START Material for this task

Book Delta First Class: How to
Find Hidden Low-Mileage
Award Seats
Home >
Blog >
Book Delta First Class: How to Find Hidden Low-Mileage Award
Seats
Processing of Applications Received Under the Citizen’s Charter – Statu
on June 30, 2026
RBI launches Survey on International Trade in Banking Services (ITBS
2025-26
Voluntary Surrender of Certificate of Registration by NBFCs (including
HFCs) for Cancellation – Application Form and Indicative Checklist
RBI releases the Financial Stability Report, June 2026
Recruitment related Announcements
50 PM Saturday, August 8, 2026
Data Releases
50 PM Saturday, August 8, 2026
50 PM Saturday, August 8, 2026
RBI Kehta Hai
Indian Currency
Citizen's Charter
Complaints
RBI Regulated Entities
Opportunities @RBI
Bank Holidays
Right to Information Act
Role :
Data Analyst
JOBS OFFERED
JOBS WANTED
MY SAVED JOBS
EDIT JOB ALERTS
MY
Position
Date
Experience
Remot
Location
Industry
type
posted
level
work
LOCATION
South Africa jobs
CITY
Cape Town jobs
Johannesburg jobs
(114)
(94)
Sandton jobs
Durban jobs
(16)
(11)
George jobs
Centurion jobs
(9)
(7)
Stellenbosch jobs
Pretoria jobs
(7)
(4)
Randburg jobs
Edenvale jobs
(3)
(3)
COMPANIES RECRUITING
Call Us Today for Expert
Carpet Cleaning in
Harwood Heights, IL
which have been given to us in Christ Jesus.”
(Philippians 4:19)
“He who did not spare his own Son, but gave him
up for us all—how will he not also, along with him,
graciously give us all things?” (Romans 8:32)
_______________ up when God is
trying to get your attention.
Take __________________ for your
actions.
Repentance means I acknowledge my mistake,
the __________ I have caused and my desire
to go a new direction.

END Material for this task

▸ What needs to be done
Return all the lines above exactly as given.

▸ Result for this task
Book Delta First Class: How to
Find Hidden Low-Mileage
Award Seats
Home >
Blog >
Book Delta First Class: How to Find Hidden Low-Mileage Award
Seats
Processing of Applications Received Under the Citizen’s Charter – Statu
on June 30, 2026
RBI launches Survey on International Trade in Banking Services (ITBS
2025-26
Voluntary Surrender of Certificate of Registration by NBFCs (including
HFCs) for Cancellation – Application Form and Indicative Checklist
RBI releases the Financial Stability Report, June 2026
Recruitment related Announcements
50 PM Saturday, August 8, 2026
Data Releases
50 PM Saturday, August 8, 2026
50 PM Saturday, August 8, 2026
RBI Kehta Hai
Indian Currency
Citizen's Charter
Complaints
RBI Regulated Entities
Opportunities @RBI
Bank Holidays
Right to Information Act
Role :
Data Analyst
JOBS OFFERED
JOBS WANTED
MY SAVED JOBS
EDIT JOB ALERTS
MY
Position
Date
Experience
Remot
Location
Industry
type
posted
level
work
LOCATION
South Africa jobs
CITY
Cape Town jobs
Johannesburg jobs
(114)
(94)
Sandton jobs
Durban jobs
(16)
(11)
George jobs
Centurion jobs
(9)
(7)
Stellenbosch jobs
Pretoria jobs
(7)
(4)
Randburg jobs
Edenvale jobs
(3)
(3)
COMPANIES RECRUITING
Call Us Today for Expert
Carpet Cleaning in
Harwood Heights, IL
which have been given to us in Christ Jesus.”
(Philippians 4:19)
“He who did not spare his own Son, but gave him
up for us all—how will he not also, along with him,
graciously give us all things?” (Romans 8:32)
_______________ up when God is
trying to get your attention.
Take __________________ for your
actions.
Repentance means I acknowledge my mistake,
the __________ I have caused and my desire
to go a new direction.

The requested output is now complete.